Watch the birdie

Barry Arrowsmith arrowsmithbt at kneasy.yahoo.invalid
Sat Jan 1 14:42:51 UTC 2005



A-a-a-a-a-h.
'Scuse me, just easing me boots off.
Time to unwind a bit, relax in the pastoral peace of the 
Semi-Retirement Home for Mendicant Posters. A closed 
Order of course, dedicated to the solitary contemplation 
of past glories and words that will not be written in the 
future (odd how often "on mature reflection" equates to 
"can't be bothered"), where the hurly-burly of other boards
signifies little more than the crackling of thorns under a pot. 
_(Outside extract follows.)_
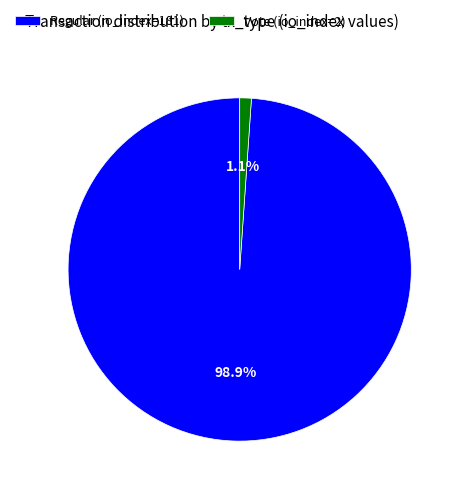

Which slice is the smallest?

Vote (io_index=2)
Nice. Restful. Even bucolic.
Why, there's even a capriform even-toed ungulate wandering
around the place. Fabulous beast by all accounts, scratch his 
horns and he masticates. Might almost be from the realms of 
fiction. Mind you, there are other things from the realms of 
fiction that could be usefully employed in the everyday world. 
That Owl Post thingy, for instance. What  a boon that'd be. 
No more standing in a Post Office queue, inching forward at 
a speed inferior to that of  a glacier with bunions, just to get a 
damn stamp to wish an intensely irritating cousin (seemingly 
hell-bent on a breeding program designed to produce the most
nauseating kids west of the Urals) a Happy Christmas. No more 
leaden-footed, hellebore-crushing mail deliverer who practices 
his advanced origami on your precious post as he drags you out 
of the shower to take delivery of a package for - who? Not you, 
mate, it's for next door. Yep;  by-passing all that for the cost of 
a few owl pellets and a moribund mouse or two would be bliss.
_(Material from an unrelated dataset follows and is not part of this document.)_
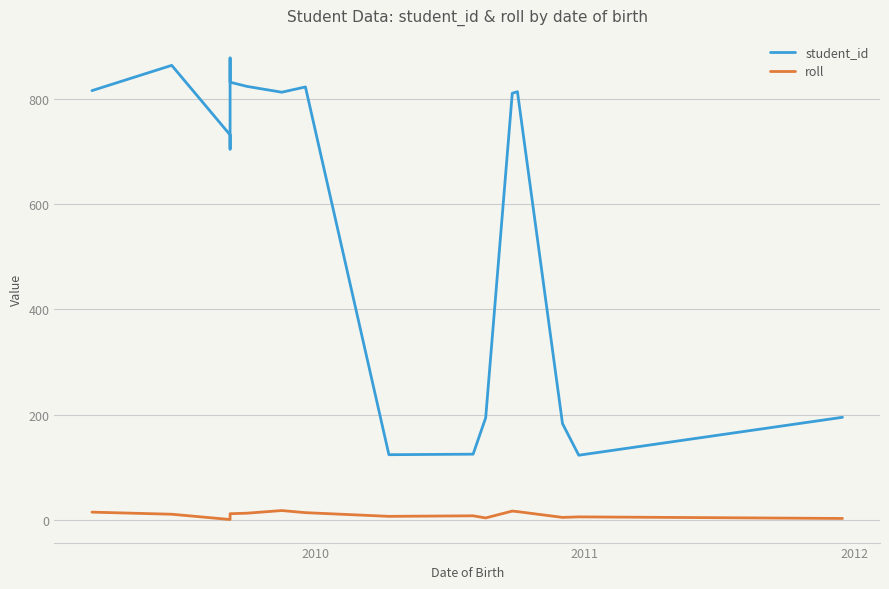

List the series in order of their overall mean, highest first.

student_id, roll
And then I got to thinking - why'd she choose owls?
Generally speaking owls haven't had a particularly good press 
throughout history. Came off best among the Greeks; symbol of 
Athene - though in her attribute as protector rather than as a 
symbol of wisdom.

Romans? Not good. An owl hoot presaged a death. Nail a dead 
one to the door to ward off evil. Witches transformed themselves 
into owls and sucked the blood of babies. Obviously a  stumbling
attempt  to fulfill a cultural need later satisfied by  the invention 
of Gothic Horror.

England much the same, though an owl carcass would also protect
a house against lightning. The "bird of doom" according to Wordsworth.

So a more or less strictly nocturnal predatory loner with a bad 
folkloric reputation gets picked by Jo as the WW equivalent of UPS. 
Strange. More so since JKR seems to dig into mythology a lot when 
designating roles for her beasties. Oh, there are changes of course, 
ghouls being an obvious example. Can't see the one in the Weasley 
attic raiding the local graveyard for lunch, somehow. Molly would go
spare when it tracked dirt up the stairs.
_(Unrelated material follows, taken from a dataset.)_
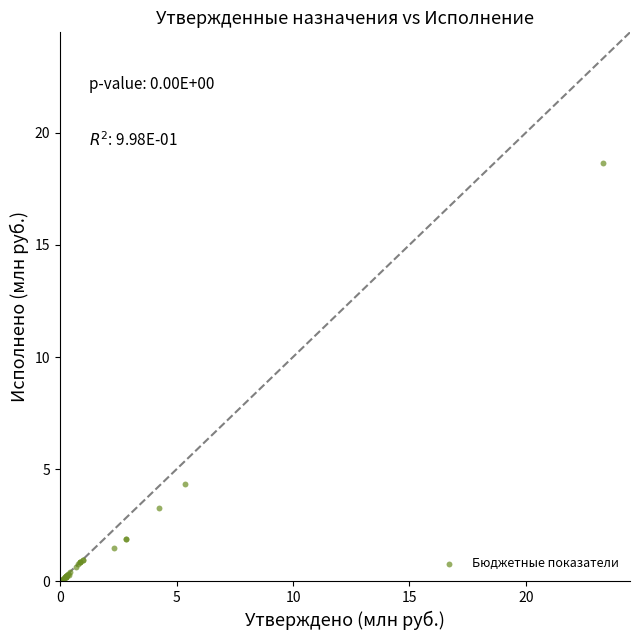

What Y value in the scatter plot is closest to 9?

4.3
Don't know about you, but thinking about it I'd have expected 
something from the Corvidae; the raven's your bird for positive reader
recognition when it comes to fantasy. Supposedly royal birds (Arthur 
is supposed to have turned into one), then there's Hugin and Mugin, 
memory and thought, Odin's equivalent of the internet. He wanted to 
know something? Listen to the birds. And if you want a bit of atmosphere,
gibbering old Edgar A. Poe found them suitable for his purposes too.

Why stick to any one Order at all, Corvidae or Strigiformes? 
Spread it about a bit, get the fans discussing the significance of 
Lockhart's cuckoo, Fudge's pigeon, why Neville has a turkey. 
Though Crouch!Moody's  vulture would have been a bit of a give-away.

Hmm. Come to think of it, Errol is the closest thing to a dead duck 
I've seen in the books; what does this mean for vol. 6?